By Sandy Oliver
So far, 54 Maine towns have passed food sovereignty ordinances which allow the municipality to permit a producer (farmer) to sell most food—excluding meat and poultry—directly to consumers.
Plain old out-of-the-ground or off-the-plant produce has always been OK to sell and buy. The minute someone changes them, like peel a carrot and cut it into crudités, it crosses the line from commodity to value added, and is supposed to be prepared in a place—kitchen or facility—subject to inspection and licensing.
There are established standards for what constitutes a licensable kitchen, and most modern kitchens come pretty close, what with washable surfaces everywhere, two-bay sinks pretty common, and most towns eliminating cesspools and requiring septic systems in their place. You have to kick the cat and dog out, and take your smokes outside to qualify, and get a water test.

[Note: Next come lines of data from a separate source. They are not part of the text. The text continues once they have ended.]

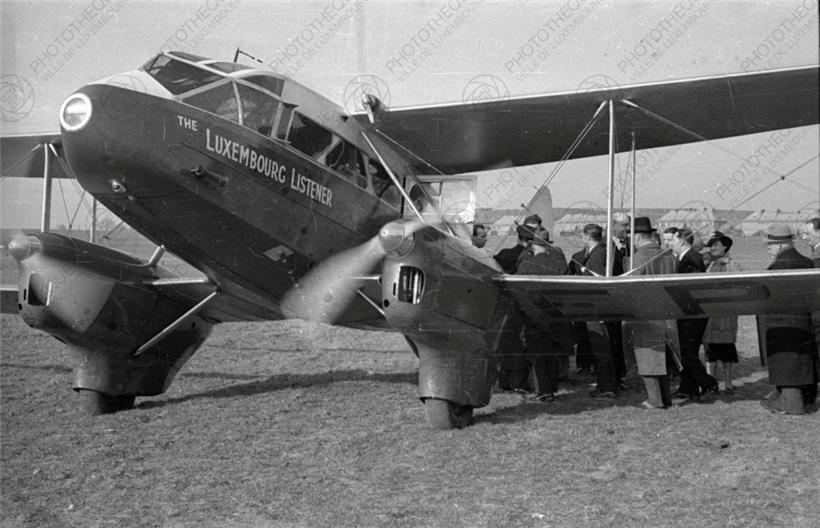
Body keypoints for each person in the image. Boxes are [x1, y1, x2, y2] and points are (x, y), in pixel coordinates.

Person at [758, 225, 818, 415]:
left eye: (770, 245)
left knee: (788, 373)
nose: (768, 248)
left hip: (782, 328)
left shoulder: (777, 267)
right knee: (803, 366)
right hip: (804, 325)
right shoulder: (808, 263)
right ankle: (804, 399)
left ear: (779, 245)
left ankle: (792, 405)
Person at [622, 217, 677, 408]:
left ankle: (654, 399)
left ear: (637, 237)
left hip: (645, 313)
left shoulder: (638, 258)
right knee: (662, 357)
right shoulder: (669, 255)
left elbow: (632, 288)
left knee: (646, 356)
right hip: (666, 312)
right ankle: (665, 397)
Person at [517, 228, 569, 401]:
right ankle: (552, 387)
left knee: (538, 355)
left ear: (533, 245)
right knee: (551, 353)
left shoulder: (526, 265)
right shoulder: (559, 263)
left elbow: (518, 289)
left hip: (534, 314)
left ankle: (544, 391)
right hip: (555, 314)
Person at [670, 227, 719, 401]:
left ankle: (708, 382)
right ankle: (688, 388)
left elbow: (691, 287)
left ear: (683, 241)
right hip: (687, 313)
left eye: (673, 241)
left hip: (692, 314)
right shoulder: (686, 257)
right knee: (687, 351)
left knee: (687, 353)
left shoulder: (692, 259)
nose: (670, 244)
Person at [569, 224, 618, 397]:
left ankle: (608, 387)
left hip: (597, 309)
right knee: (600, 348)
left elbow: (598, 284)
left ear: (588, 237)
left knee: (601, 349)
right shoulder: (598, 252)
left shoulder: (597, 255)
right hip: (596, 308)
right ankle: (605, 385)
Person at [701, 234, 741, 394]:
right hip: (711, 314)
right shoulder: (709, 265)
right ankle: (711, 380)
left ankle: (728, 381)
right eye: (711, 246)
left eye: (715, 245)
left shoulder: (734, 265)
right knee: (710, 349)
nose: (712, 249)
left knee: (726, 348)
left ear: (725, 246)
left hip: (726, 315)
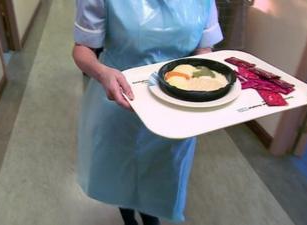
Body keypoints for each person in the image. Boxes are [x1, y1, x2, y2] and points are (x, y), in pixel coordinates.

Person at [72, 0, 223, 224]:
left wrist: (205, 82)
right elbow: (82, 49)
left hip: (177, 104)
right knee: (121, 172)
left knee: (161, 175)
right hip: (121, 99)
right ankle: (129, 219)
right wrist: (102, 72)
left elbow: (203, 47)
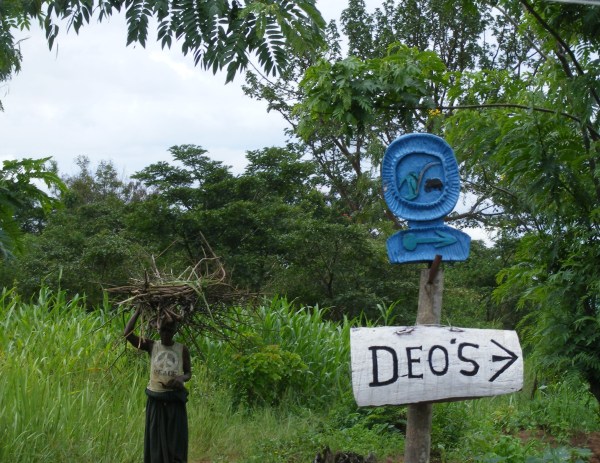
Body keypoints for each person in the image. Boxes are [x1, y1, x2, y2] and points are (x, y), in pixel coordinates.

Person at [124, 307, 192, 463]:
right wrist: (138, 311)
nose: (166, 333)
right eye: (164, 330)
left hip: (175, 402)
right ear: (158, 329)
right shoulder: (152, 345)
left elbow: (188, 373)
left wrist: (180, 379)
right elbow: (127, 334)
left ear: (175, 330)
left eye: (170, 330)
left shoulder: (182, 350)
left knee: (175, 442)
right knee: (155, 443)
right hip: (156, 400)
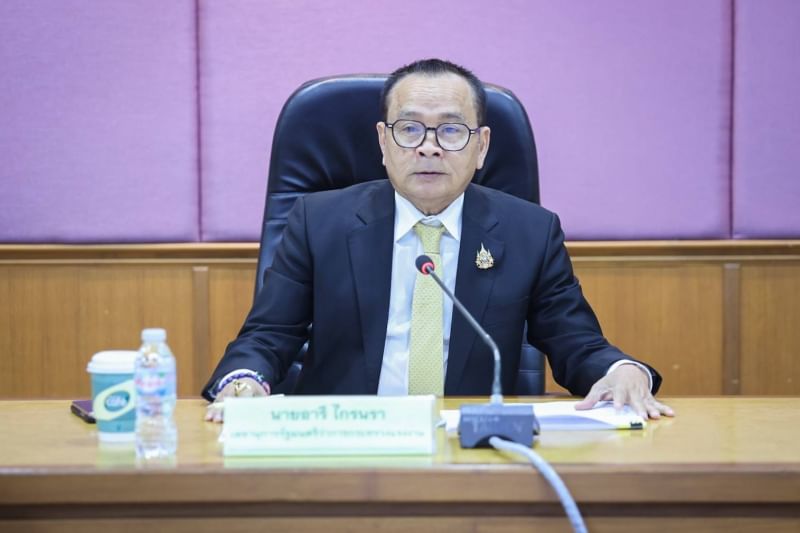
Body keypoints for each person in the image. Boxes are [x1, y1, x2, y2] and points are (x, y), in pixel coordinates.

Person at [203, 58, 674, 423]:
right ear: (383, 142)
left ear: (481, 146)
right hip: (345, 440)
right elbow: (269, 335)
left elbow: (577, 342)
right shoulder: (318, 221)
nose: (428, 147)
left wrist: (622, 372)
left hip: (473, 445)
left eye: (450, 130)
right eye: (409, 129)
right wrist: (243, 382)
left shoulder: (530, 232)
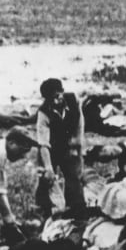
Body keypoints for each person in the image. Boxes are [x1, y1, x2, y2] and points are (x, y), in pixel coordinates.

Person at [36, 78, 86, 216]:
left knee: (74, 177)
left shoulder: (73, 100)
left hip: (69, 144)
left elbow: (80, 123)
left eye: (58, 96)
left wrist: (78, 149)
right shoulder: (43, 113)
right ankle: (42, 208)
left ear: (62, 92)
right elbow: (43, 144)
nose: (55, 100)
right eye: (51, 98)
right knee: (46, 179)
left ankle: (76, 208)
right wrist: (49, 167)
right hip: (51, 148)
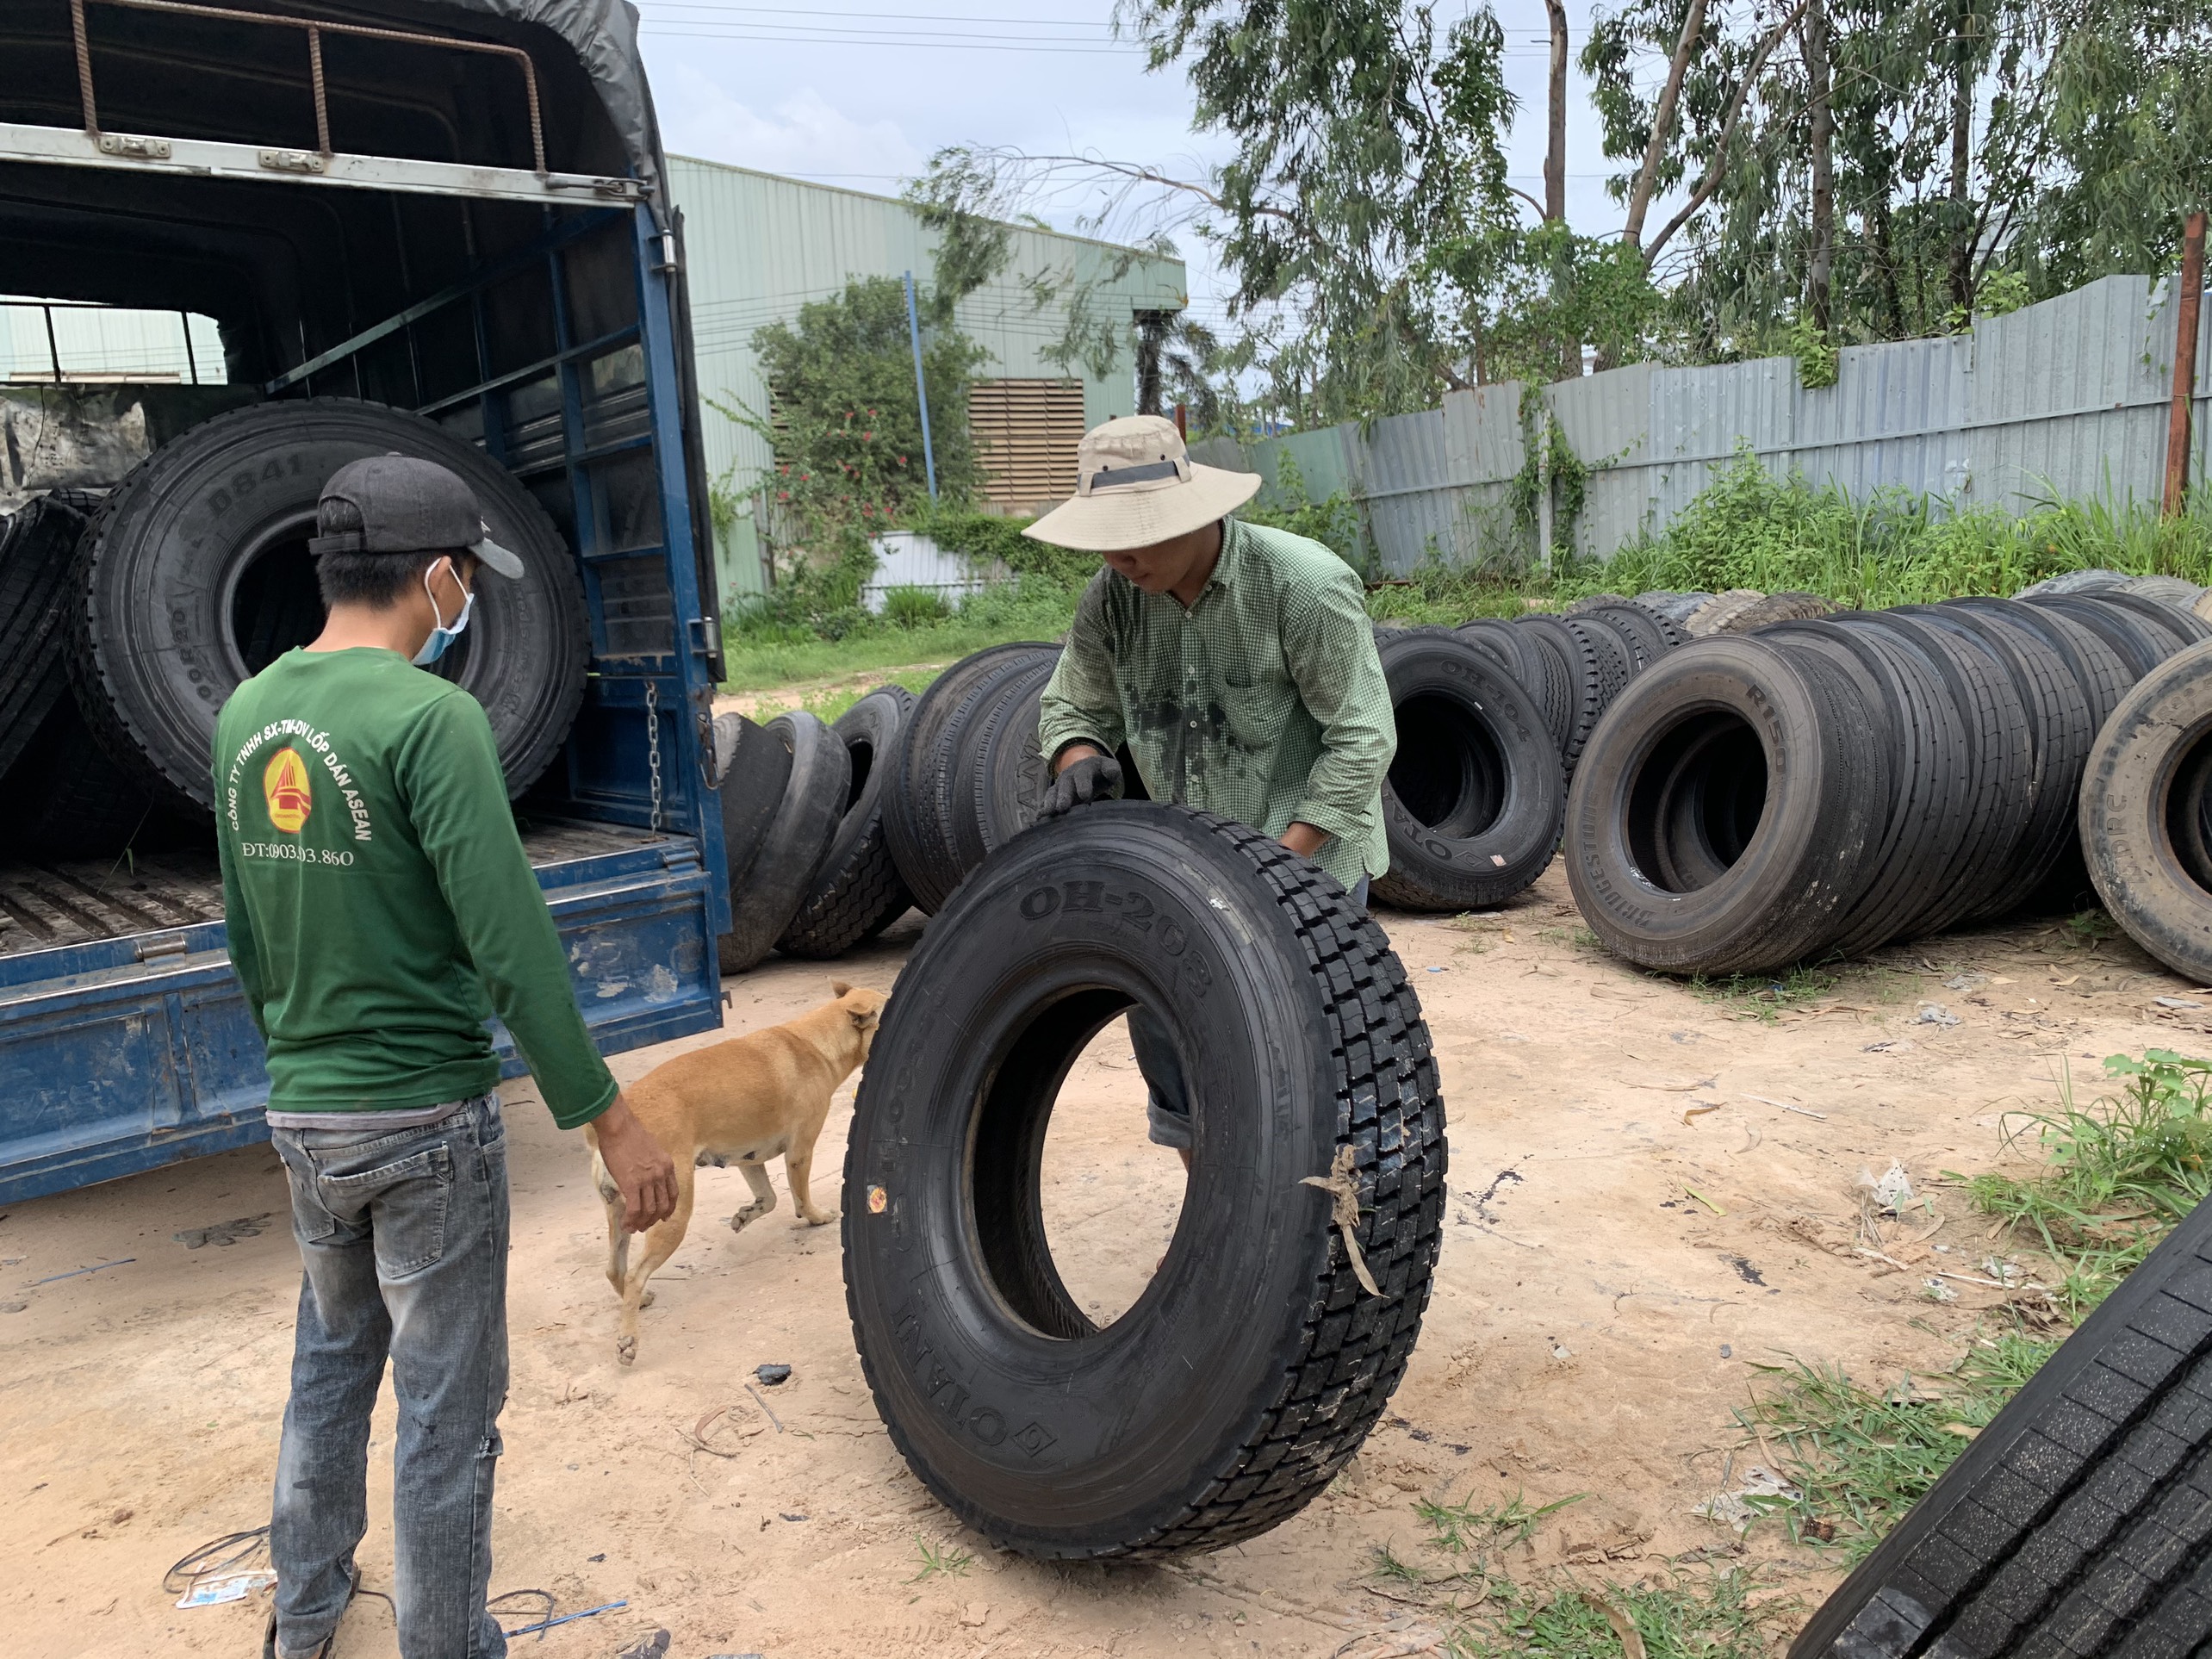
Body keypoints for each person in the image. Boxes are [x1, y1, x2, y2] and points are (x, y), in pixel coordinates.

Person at [215, 455, 679, 1659]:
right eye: (466, 575)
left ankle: (301, 1622)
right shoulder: (433, 719)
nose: (467, 599)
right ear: (435, 574)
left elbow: (246, 938)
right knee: (446, 1412)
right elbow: (512, 943)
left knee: (331, 1366)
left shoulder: (246, 712)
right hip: (425, 1124)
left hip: (307, 1117)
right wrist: (607, 1116)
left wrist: (308, 1071)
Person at [1029, 414, 1395, 1164]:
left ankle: (1323, 1233)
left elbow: (1364, 736)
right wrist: (1077, 759)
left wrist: (1281, 866)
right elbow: (1072, 705)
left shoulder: (1304, 585)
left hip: (1308, 869)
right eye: (1106, 536)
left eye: (1139, 533)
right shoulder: (1114, 598)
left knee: (1308, 1060)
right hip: (1184, 873)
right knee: (1177, 1047)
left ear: (1200, 515)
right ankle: (1217, 1238)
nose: (1120, 556)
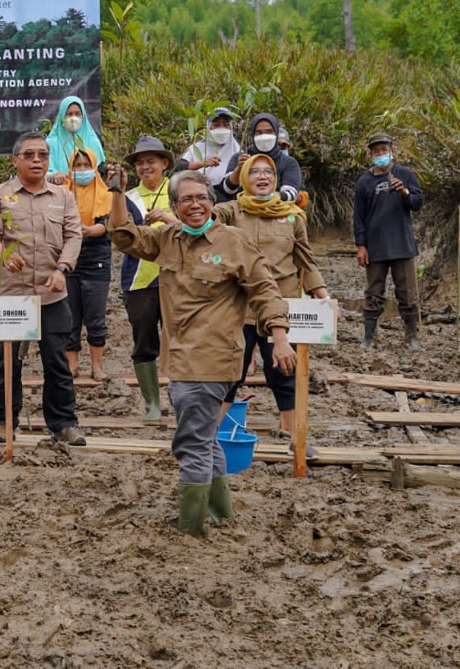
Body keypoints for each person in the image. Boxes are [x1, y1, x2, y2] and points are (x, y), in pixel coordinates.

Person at [109, 167, 295, 537]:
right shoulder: (168, 239)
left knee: (191, 441)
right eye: (186, 200)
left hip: (214, 359)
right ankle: (220, 514)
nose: (194, 205)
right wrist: (116, 194)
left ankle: (191, 526)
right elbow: (124, 236)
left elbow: (264, 289)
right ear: (174, 207)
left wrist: (280, 336)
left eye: (201, 198)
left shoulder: (234, 242)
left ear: (212, 202)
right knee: (205, 437)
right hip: (179, 358)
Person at [213, 153, 329, 455]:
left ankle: (295, 438)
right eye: (255, 172)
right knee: (230, 373)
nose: (262, 177)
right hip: (241, 307)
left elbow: (306, 260)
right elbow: (207, 219)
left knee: (284, 373)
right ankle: (208, 437)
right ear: (246, 177)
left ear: (276, 178)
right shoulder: (232, 211)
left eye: (268, 172)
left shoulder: (292, 216)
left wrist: (325, 299)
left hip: (281, 306)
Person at [0, 132, 85, 445]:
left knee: (56, 360)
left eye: (42, 154)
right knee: (8, 362)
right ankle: (4, 422)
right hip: (12, 295)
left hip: (52, 295)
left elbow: (74, 236)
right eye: (29, 155)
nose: (36, 160)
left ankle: (63, 423)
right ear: (15, 160)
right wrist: (5, 254)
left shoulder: (63, 196)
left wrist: (63, 269)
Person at [119, 135, 175, 426]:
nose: (145, 167)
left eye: (151, 161)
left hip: (178, 278)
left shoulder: (179, 191)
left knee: (179, 339)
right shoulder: (128, 197)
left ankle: (181, 398)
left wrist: (167, 218)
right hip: (140, 279)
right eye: (140, 163)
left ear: (164, 163)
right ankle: (152, 403)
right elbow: (121, 235)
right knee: (144, 340)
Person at [353, 132, 423, 349]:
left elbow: (417, 202)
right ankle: (369, 337)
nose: (380, 154)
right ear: (370, 154)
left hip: (402, 244)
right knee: (373, 292)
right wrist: (361, 246)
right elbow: (358, 217)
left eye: (384, 150)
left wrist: (404, 193)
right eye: (376, 151)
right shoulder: (364, 182)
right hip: (375, 247)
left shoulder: (405, 174)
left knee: (408, 293)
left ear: (392, 151)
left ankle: (411, 337)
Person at [60, 147, 112, 381]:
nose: (81, 170)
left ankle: (96, 366)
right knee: (69, 315)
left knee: (95, 315)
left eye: (86, 165)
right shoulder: (60, 193)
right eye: (77, 166)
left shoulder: (106, 193)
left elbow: (106, 224)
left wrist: (88, 230)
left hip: (96, 258)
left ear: (94, 167)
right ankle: (72, 366)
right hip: (67, 258)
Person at [217, 112, 303, 203]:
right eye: (259, 133)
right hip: (243, 212)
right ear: (253, 135)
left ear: (276, 133)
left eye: (269, 132)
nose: (264, 136)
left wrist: (265, 198)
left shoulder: (288, 162)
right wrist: (239, 169)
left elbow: (291, 194)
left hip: (275, 213)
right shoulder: (240, 158)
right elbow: (227, 190)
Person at [176, 106, 240, 194]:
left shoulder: (238, 151)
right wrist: (202, 163)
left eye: (226, 125)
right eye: (216, 125)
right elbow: (178, 167)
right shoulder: (197, 148)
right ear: (209, 127)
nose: (221, 129)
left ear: (231, 127)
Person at [45, 96, 105, 184]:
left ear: (83, 116)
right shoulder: (51, 143)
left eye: (77, 114)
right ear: (62, 116)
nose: (73, 118)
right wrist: (54, 175)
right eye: (69, 114)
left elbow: (100, 171)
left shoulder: (92, 140)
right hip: (59, 192)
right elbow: (42, 172)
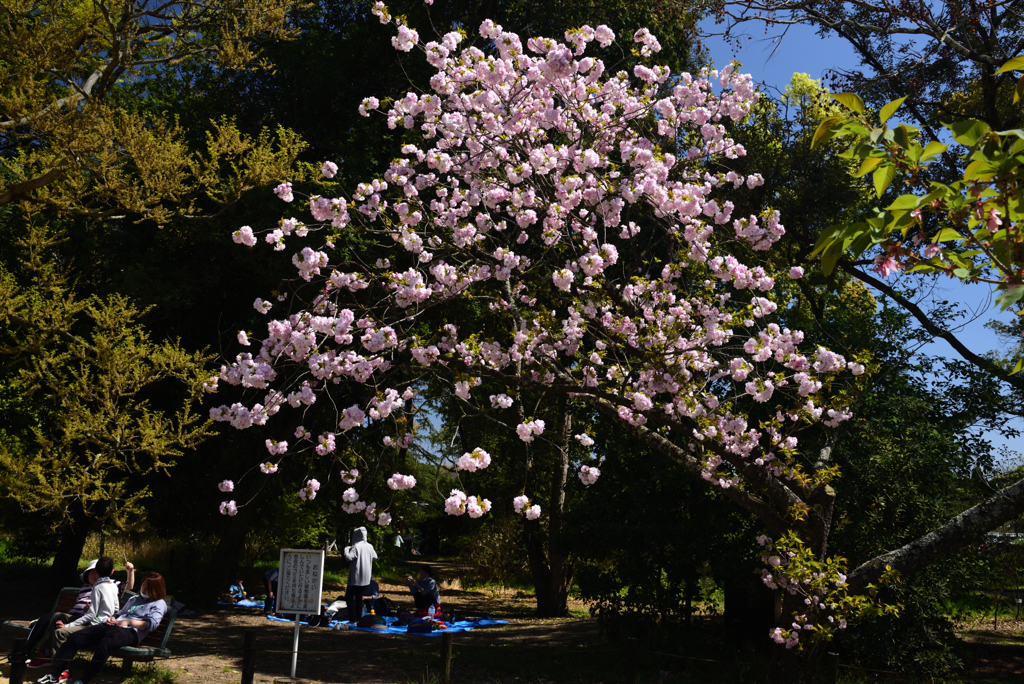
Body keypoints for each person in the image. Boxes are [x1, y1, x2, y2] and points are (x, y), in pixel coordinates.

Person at [38, 572, 167, 684]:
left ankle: (84, 679)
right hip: (112, 625)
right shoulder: (134, 598)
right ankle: (55, 674)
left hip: (130, 632)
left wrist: (128, 622)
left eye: (148, 588)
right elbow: (119, 614)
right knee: (76, 637)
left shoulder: (159, 604)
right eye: (143, 585)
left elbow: (151, 625)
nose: (144, 589)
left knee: (106, 643)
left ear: (156, 589)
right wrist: (113, 617)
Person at [26, 557, 134, 669]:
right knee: (55, 616)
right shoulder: (87, 587)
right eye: (90, 573)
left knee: (60, 632)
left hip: (91, 621)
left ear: (98, 572)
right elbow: (111, 608)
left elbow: (94, 614)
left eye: (94, 572)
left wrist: (130, 571)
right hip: (81, 616)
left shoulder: (109, 585)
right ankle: (44, 655)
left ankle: (59, 667)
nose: (93, 576)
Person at [343, 526, 377, 623]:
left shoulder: (356, 546)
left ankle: (353, 618)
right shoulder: (370, 546)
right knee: (359, 597)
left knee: (349, 598)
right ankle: (358, 618)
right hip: (366, 577)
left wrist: (346, 549)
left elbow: (349, 558)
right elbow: (375, 556)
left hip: (356, 576)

Overall, Mainers, and maybe especially Maine islanders, are a wicked commonsensical lot and so anxiety around who is preparing your food and how just doesn’t seem to come up much. Maybe it’s because many of us living in rural communities know each other more or less well and understand the impact we each have on one another.
So when we go to bean suppers we look forward to eating neighbors’ beans; at a church strawberry festival with homemade shortcake or strawberry ice cream, we don’t ask first if the kitchen was inspected. We trust our neighbor farmer to make toothsome cheese or butter, and observing the healthy and lively children in the household, consider the products perfectly safe. After all, why would each of us not take all reasonable precautions to fix food that won’t make us sick?
Common sense exchanges have long been part of daily life here. And we all know people who do, or used to, fix food for sale in their home kitchens.
There were on this island, and I’ll bet most other islands as well, lots of kitchen table crab pickers. Women here turned berries into jam and got paid to do it. All kinds of baked goods exchanged hands for money back in the day. I’ve never heard any sad tale of a demise due to this activity. In fact, between 1997 and 2017, there were nearly 5,000 reported cases of food poisoning in Maine and none of them attributable to local farms and producers. Huh.
When this ordinance is proposed in various places—right now here on Islesboro, in Camden, Rockport, Lincolnville—questions about food safety come up. I note that people have an awful lot of confidence in our industrial food system despite recalls of—for recent example—virtually every head of Romaine lettuce in the country because some had E. coli on it. (Lettuce, people! You don’t want to ask how that happened.)
Every package of chicken has safe handling instructions on it as if we had a loaded gun in our hands. Why can’t commerce give us chicken that is so safe that a warning isn’t necessary? Plain fact is that you can’t safely handle hundreds—yea millions—of chickens in a processing plant out in goodness knows where even if federal inspectors are on hand.
Will a water test make it better? Victuallers in Maine must plunk down $55 for a food safety test to learn whether their water has E. coli or nitrates in it. The real baddies—like arsenic or radon—don’t come under scrutiny unless you spend $125 to $295, not required. Anyway, a water test can give you different results from the same well after a few days of rain. If a friend or family gives you a jar of jam for Christmas or invites you to supper, do you ask if they have had their water tested before you eat?
Raw milk is the scariest of all. We grew up in the 20th century being warned of dangers of raw milk, so that it seems to be received wisdom. In Maine, we can buy raw milk legally from farmers whose herds are tested more frequently than if the milk were simply pasteurized. We don’t have dairy cows yet on our island, but if we did, I’d rely on farmers’ own care for themselves and their families to deliver up safe milk.
The blessing of this ordinance is that I get to take personal responsibility for my food choices and purchases, and that I get to rely on how well I know and trust my neighbors. My town will have no liability if something goes wrong. We get to spread the health and wealth of local food around our neighborhoods instead of it flowing to far off producers who want my money but care minimally about my safety and well-being.
Sandy Oliver is a food historian who lives, writes, gardens, and cooks on Islesboro.